History

United Kingdom
- Name: Elizabeth
- Owner: 1809:Robert Claxton and Sons; 1814:;
- Builder: Hull built by William James, Brice, & Co., Wapping; Completed by Robert Claxton & Sons, Bristol;
- Launched: 1809
- Fate: Wrecked 7 October 1819

General characteristics
- Type: Ship
- Tons burthen: 502, or 515, or 51577⁄94, or 516 (bm)
- Length: 120 ft 0 in (36.6 m)
- Beam: 31 ft 2 in (9.5 m)
- Propulsion: Sail
- Complement: 30
- Armament: 1809:14 × 9&6-pounder guns; 1816:4 × 6 + 12 × 9-pounder guns;
- Notes: Two decks and three masts

= Elizabeth (1809 Bristol ship) =

Elizabeth was launched at Bristol in 1809. She was originally a West Indiaman, but she wrecked in October 1819 at Table Bay while sailing from Bombay to London.

==Career==
William James, Brice and Co. built Elizabeth at Wapping, but on 3 June 1809, there appeared an advertisement for the sale, at auction, of their stock and trade, including the "hull of a new ship, copper fastened, about 500 tons," etc. Robert Claxton and Sons completed the vessel at Bristol, and she became Elizabeth.

James Drew, jnr. acquired a letter of marque on 28 August. Elizabeth appears in the 1810 volume of Lloyd's Register with J. Drew, master, Claxton, owner, and trade Bristol—St Vincent. She then continued to trade with the West Indies.

On 2 February 1812 Elizabeth, Drew, master, was on her way from London to St Vincent when she was driven ashore near Dungeness. A boat's crew from the shore came to her assistance and got her off. They left her safe about five miles off the coast. She had lost an anchor and cable, and was proceeding to Portsmouth. She subsequently underwent repairs for damages. From 1813 to 1814 her master was Power.

In September 1814, Claxton & Co. sold Elizabeth at auction to Aston and Company. From 1814 her master was Drew; in 1815 it was Richard Drew.

The Register of Shipping for 1816 shows her master as J. Drew, changing to Cooksley, and her trade as Bristol—St Vincent, changing to London—Ne(illegible). William Cooksley assumed command on 26 June 1815 at Basseterre.

In 1813, the British East India Company (EIC) had lost its monopoly on the trade between India and Britain. British ships were then free to sail to India or the Indian Ocean under a licence from the EIC.

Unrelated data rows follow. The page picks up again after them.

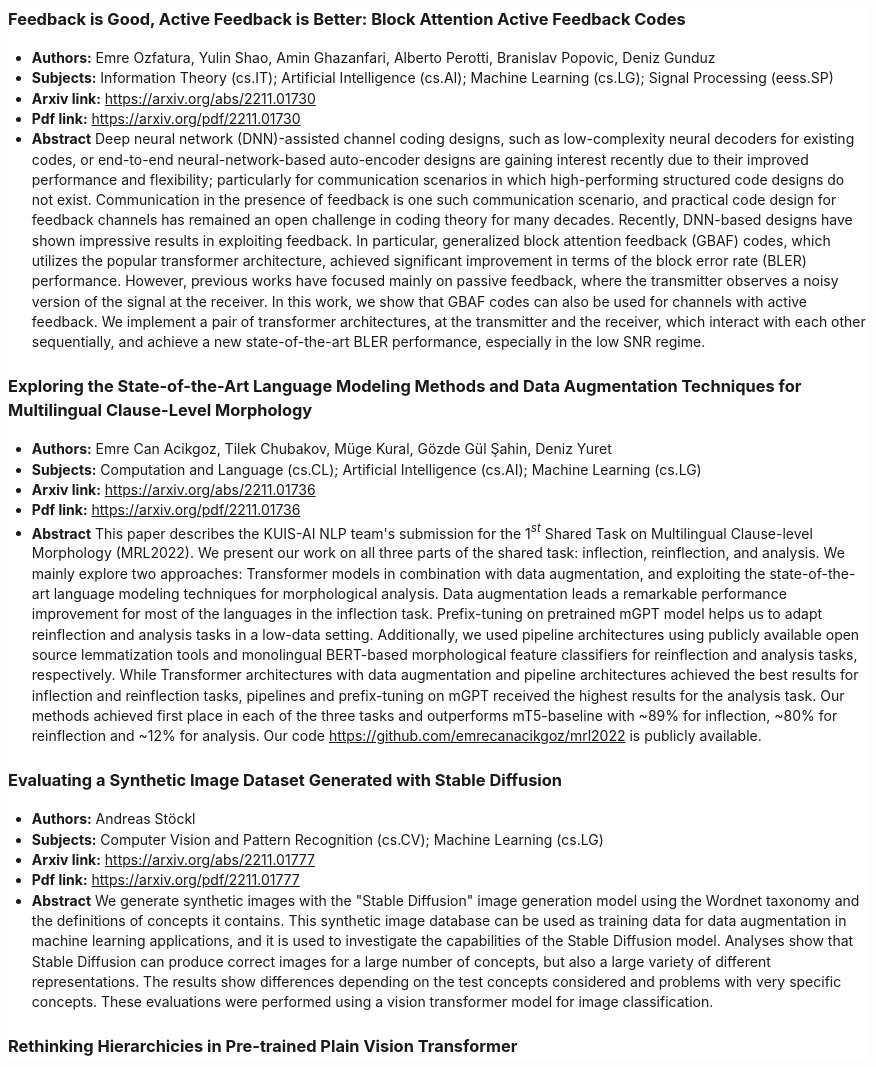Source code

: ### Feedback is Good, Active Feedback is Better: Block Attention Active  Feedback Codes
 - **Authors:** Emre Ozfatura, Yulin Shao, Amin Ghazanfari, Alberto Perotti, Branislav Popovic, Deniz Gunduz
 - **Subjects:** Information Theory (cs.IT); Artificial Intelligence (cs.AI); Machine Learning (cs.LG); Signal Processing (eess.SP)
 - **Arxiv link:** https://arxiv.org/abs/2211.01730
 - **Pdf link:** https://arxiv.org/pdf/2211.01730
 - **Abstract**
 Deep neural network (DNN)-assisted channel coding designs, such as low-complexity neural decoders for existing codes, or end-to-end neural-network-based auto-encoder designs are gaining interest recently due to their improved performance and flexibility; particularly for communication scenarios in which high-performing structured code designs do not exist. Communication in the presence of feedback is one such communication scenario, and practical code design for feedback channels has remained an open challenge in coding theory for many decades. Recently, DNN-based designs have shown impressive results in exploiting feedback. In particular, generalized block attention feedback (GBAF) codes, which utilizes the popular transformer architecture, achieved significant improvement in terms of the block error rate (BLER) performance. However, previous works have focused mainly on passive feedback, where the transmitter observes a noisy version of the signal at the receiver. In this work, we show that GBAF codes can also be used for channels with active feedback. We implement a pair of transformer architectures, at the transmitter and the receiver, which interact with each other sequentially, and achieve a new state-of-the-art BLER performance, especially in the low SNR regime.
### Exploring the State-of-the-Art Language Modeling Methods and Data  Augmentation Techniques for Multilingual Clause-Level Morphology
 - **Authors:** Emre Can Acikgoz, Tilek Chubakov, Müge Kural, Gözde Gül Şahin, Deniz Yuret
 - **Subjects:** Computation and Language (cs.CL); Artificial Intelligence (cs.AI); Machine Learning (cs.LG)
 - **Arxiv link:** https://arxiv.org/abs/2211.01736
 - **Pdf link:** https://arxiv.org/pdf/2211.01736
 - **Abstract**
 This paper describes the KUIS-AI NLP team's submission for the 1$^{st}$ Shared Task on Multilingual Clause-level Morphology (MRL2022). We present our work on all three parts of the shared task: inflection, reinflection, and analysis. We mainly explore two approaches: Transformer models in combination with data augmentation, and exploiting the state-of-the-art language modeling techniques for morphological analysis. Data augmentation leads a remarkable performance improvement for most of the languages in the inflection task. Prefix-tuning on pretrained mGPT model helps us to adapt reinflection and analysis tasks in a low-data setting. Additionally, we used pipeline architectures using publicly available open source lemmatization tools and monolingual BERT-based morphological feature classifiers for reinflection and analysis tasks, respectively. While Transformer architectures with data augmentation and pipeline architectures achieved the best results for inflection and reinflection tasks, pipelines and prefix-tuning on mGPT received the highest results for the analysis task. Our methods achieved first place in each of the three tasks and outperforms mT5-baseline with ~89\% for inflection, ~80\% for reinflection and ~12\% for analysis. Our code https://github.com/emrecanacikgoz/mrl2022 is publicly available.
### Evaluating a Synthetic Image Dataset Generated with Stable Diffusion
 - **Authors:** Andreas Stöckl
 - **Subjects:** Computer Vision and Pattern Recognition (cs.CV); Machine Learning (cs.LG)
 - **Arxiv link:** https://arxiv.org/abs/2211.01777
 - **Pdf link:** https://arxiv.org/pdf/2211.01777
 - **Abstract**
 We generate synthetic images with the "Stable Diffusion" image generation model using the Wordnet taxonomy and the definitions of concepts it contains. This synthetic image database can be used as training data for data augmentation in machine learning applications, and it is used to investigate the capabilities of the Stable Diffusion model. Analyses show that Stable Diffusion can produce correct images for a large number of concepts, but also a large variety of different representations. The results show differences depending on the test concepts considered and problems with very specific concepts. These evaluations were performed using a vision transformer model for image classification.
### Rethinking Hierarchicies in Pre-trained Plain Vision Transformer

On 12 September 1818, Thomas Harrison took command of Elizabeth in London. On 25 September 1818, her owners sold Elizabeth to the London merchant Edmund Reed. She was then registered in London on 13 October. Harrison sailed Elizabeth to Bombay.

The Register of Shipping for 1820, gives the name of Elizabeths master as Harrison, that of her owner as E. Reed, and her trade as London—Bombay.

On 28 March 1819, Elizabeth, Harrison, master, sailed for Bombay under a licence from the EIC.

==Loss==
On 7 October 1819, Elizabeth, Harrison, master, was on a voyage from Bombay to London and arrived at Table Bay. As she was turning she ran aground and was subsequently wrecked.